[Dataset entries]
######

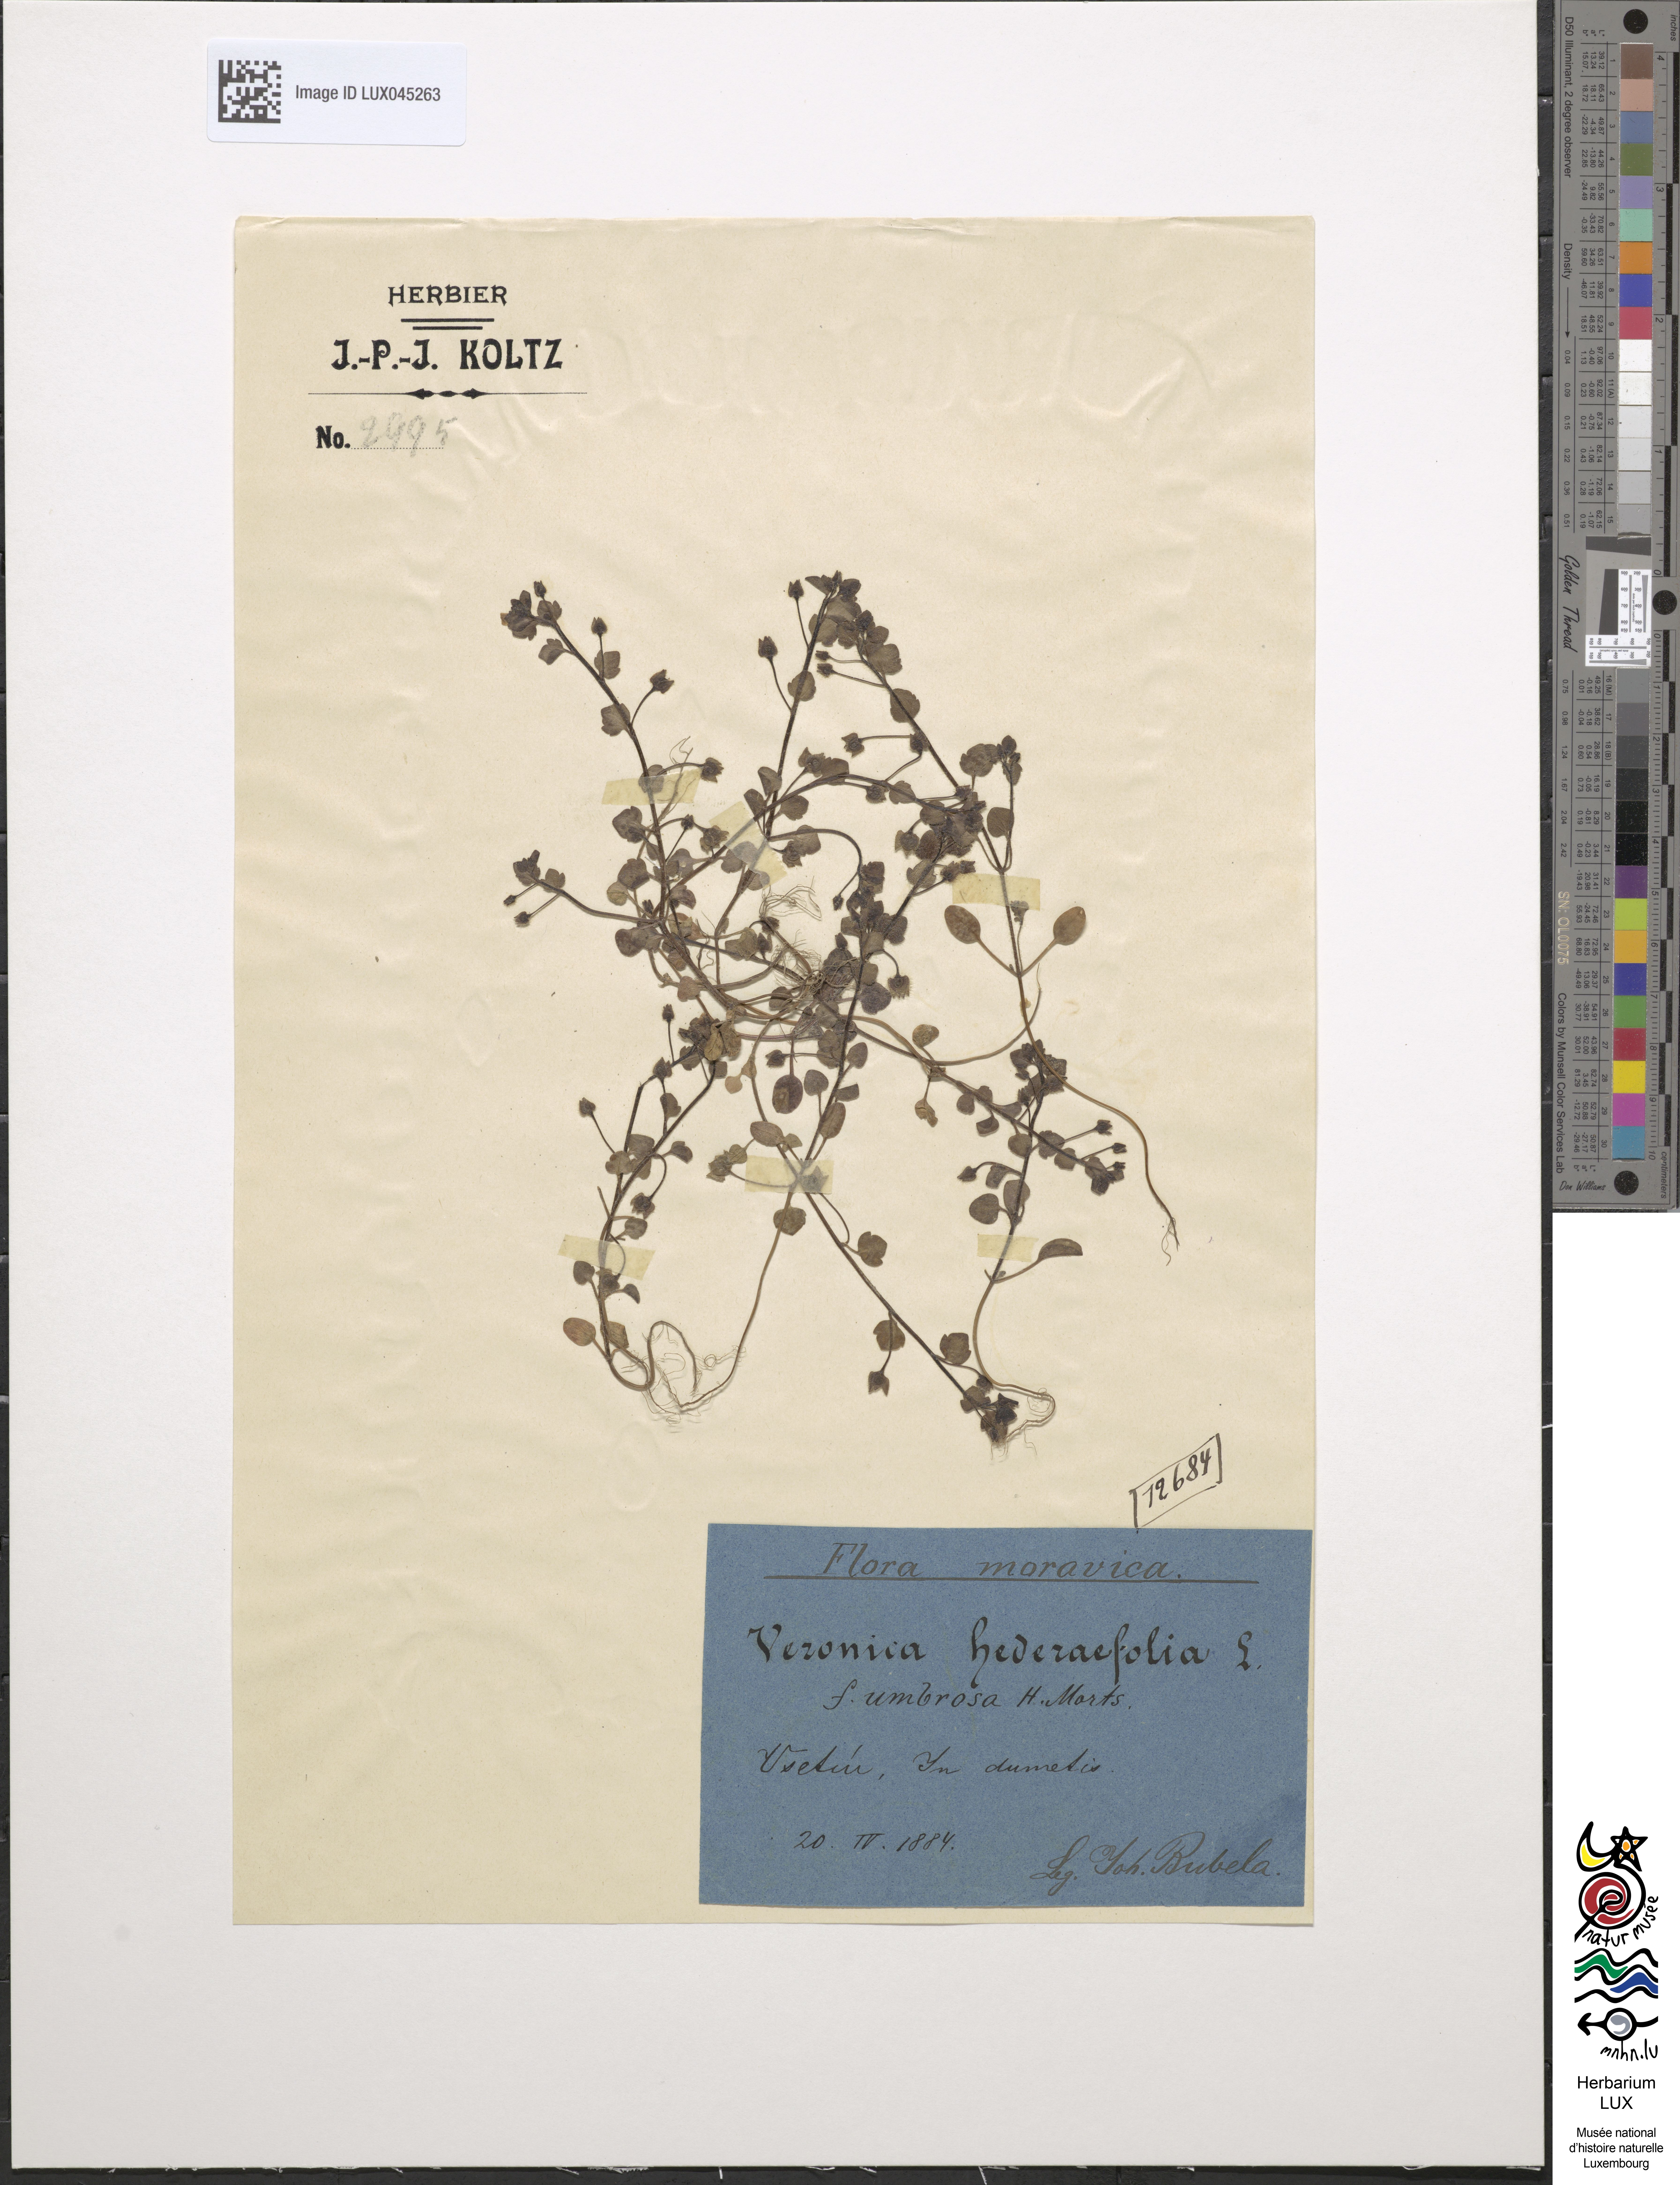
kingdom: Plantae
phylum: Tracheophyta
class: Magnoliopsida
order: Lamiales
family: Plantaginaceae
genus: Veronica
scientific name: Veronica hederifolia
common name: Ivy-leaved speedwell
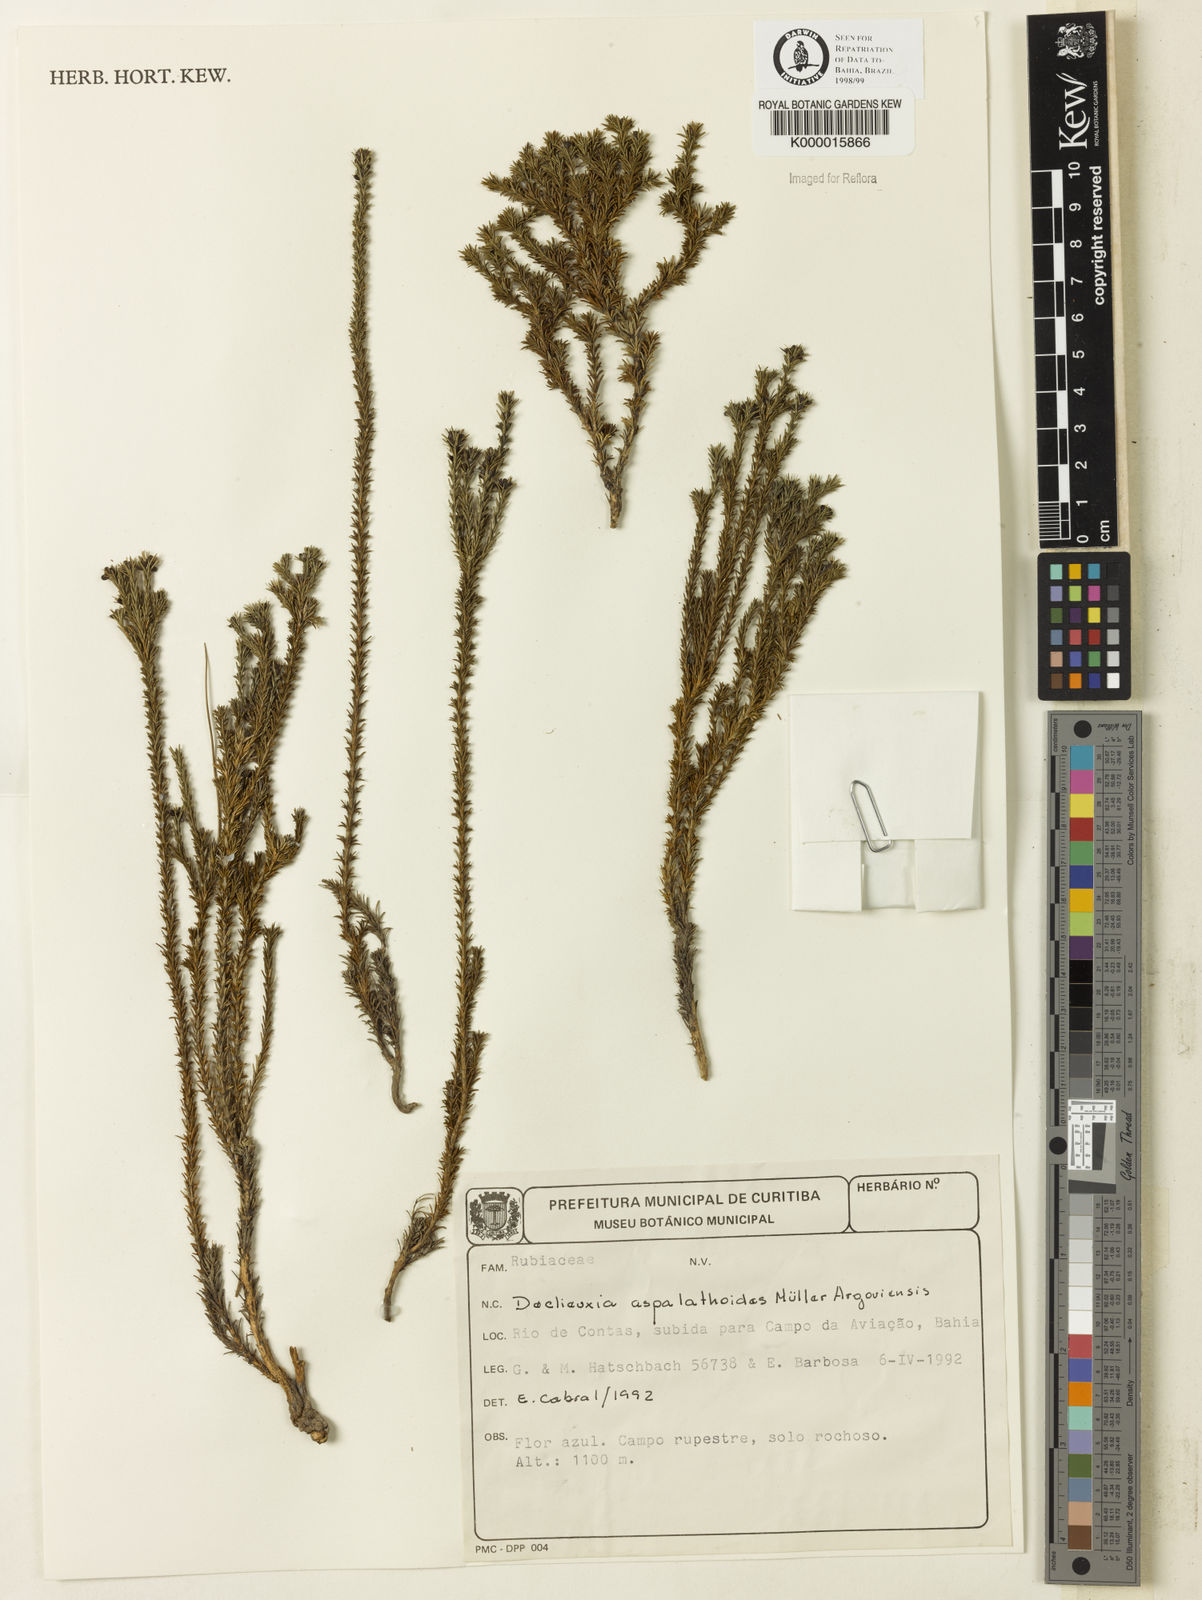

######

| Problem requirements |
Can you rewrite all the rows with "common name" changed to "vernacular name", keeping everything else the same and leaving out the pictures?

| Response for this exercise |
kingdom: Plantae
phylum: Tracheophyta
class: Magnoliopsida
order: Lamiales
family: Plantaginaceae
genus: Veronica
scientific name: Veronica hederifolia
vernacular name: Ivy-leaved speedwell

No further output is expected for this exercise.